- [Exercise details]: Copy out each line below that has the word "membranous" in it.

(Collected data)
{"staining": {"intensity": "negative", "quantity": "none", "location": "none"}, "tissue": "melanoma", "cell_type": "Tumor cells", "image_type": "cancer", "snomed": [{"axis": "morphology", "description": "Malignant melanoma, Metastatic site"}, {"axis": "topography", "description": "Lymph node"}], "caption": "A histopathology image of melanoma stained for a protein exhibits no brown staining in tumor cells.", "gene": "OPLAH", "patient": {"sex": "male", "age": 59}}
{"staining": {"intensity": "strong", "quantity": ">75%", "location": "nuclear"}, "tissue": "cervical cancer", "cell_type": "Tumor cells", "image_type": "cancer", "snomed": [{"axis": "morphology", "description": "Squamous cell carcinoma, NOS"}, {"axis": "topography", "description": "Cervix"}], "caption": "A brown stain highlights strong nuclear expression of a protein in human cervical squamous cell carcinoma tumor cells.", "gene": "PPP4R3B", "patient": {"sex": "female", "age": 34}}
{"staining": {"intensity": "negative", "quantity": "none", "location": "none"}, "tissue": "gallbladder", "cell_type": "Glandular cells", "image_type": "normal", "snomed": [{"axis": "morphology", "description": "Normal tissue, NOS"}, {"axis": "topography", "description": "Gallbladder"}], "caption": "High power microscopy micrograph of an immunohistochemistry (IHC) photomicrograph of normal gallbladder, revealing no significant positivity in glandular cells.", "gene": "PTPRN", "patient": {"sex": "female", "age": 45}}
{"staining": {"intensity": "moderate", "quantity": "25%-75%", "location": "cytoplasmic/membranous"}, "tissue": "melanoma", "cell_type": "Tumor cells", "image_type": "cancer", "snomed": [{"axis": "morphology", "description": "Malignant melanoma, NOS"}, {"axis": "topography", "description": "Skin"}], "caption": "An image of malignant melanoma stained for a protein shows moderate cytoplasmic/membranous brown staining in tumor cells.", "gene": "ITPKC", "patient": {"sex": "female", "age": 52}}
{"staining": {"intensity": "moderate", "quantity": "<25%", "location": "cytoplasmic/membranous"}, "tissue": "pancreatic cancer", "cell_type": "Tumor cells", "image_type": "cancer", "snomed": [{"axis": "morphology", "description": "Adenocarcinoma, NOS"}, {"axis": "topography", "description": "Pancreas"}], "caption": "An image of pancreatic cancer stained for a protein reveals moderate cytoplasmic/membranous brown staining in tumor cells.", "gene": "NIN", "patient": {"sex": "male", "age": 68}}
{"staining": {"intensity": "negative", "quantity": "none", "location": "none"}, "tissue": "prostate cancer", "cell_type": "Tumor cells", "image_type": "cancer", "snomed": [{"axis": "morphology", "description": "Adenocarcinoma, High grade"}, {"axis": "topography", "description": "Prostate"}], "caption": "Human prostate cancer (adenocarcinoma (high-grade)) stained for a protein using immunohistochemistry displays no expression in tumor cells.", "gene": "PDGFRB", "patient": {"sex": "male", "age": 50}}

- [Response to this task]:
{"staining": {"intensity": "moderate", "quantity": "25%-75%", "location": "cytoplasmic/membranous"}, "tissue": "melanoma", "cell_type": "Tumor cells", "image_type": "cancer", "snomed": [{"axis": "morphology", "description": "Malignant melanoma, NOS"}, {"axis": "topography", "description": "Skin"}], "caption": "An image of malignant melanoma stained for a protein shows moderate cytoplasmic/membranous brown staining in tumor cells.", "gene": "ITPKC", "patient": {"sex": "female", "age": 52}}
{"staining": {"intensity": "moderate", "quantity": "<25%", "location": "cytoplasmic/membranous"}, "tissue": "pancreatic cancer", "cell_type": "Tumor cells", "image_type": "cancer", "snomed": [{"axis": "morphology", "description": "Adenocarcinoma, NOS"}, {"axis": "topography", "description": "Pancreas"}], "caption": "An image of pancreatic cancer stained for a protein reveals moderate cytoplasmic/membranous brown staining in tumor cells.", "gene": "NIN", "patient": {"sex": "male", "age": 68}}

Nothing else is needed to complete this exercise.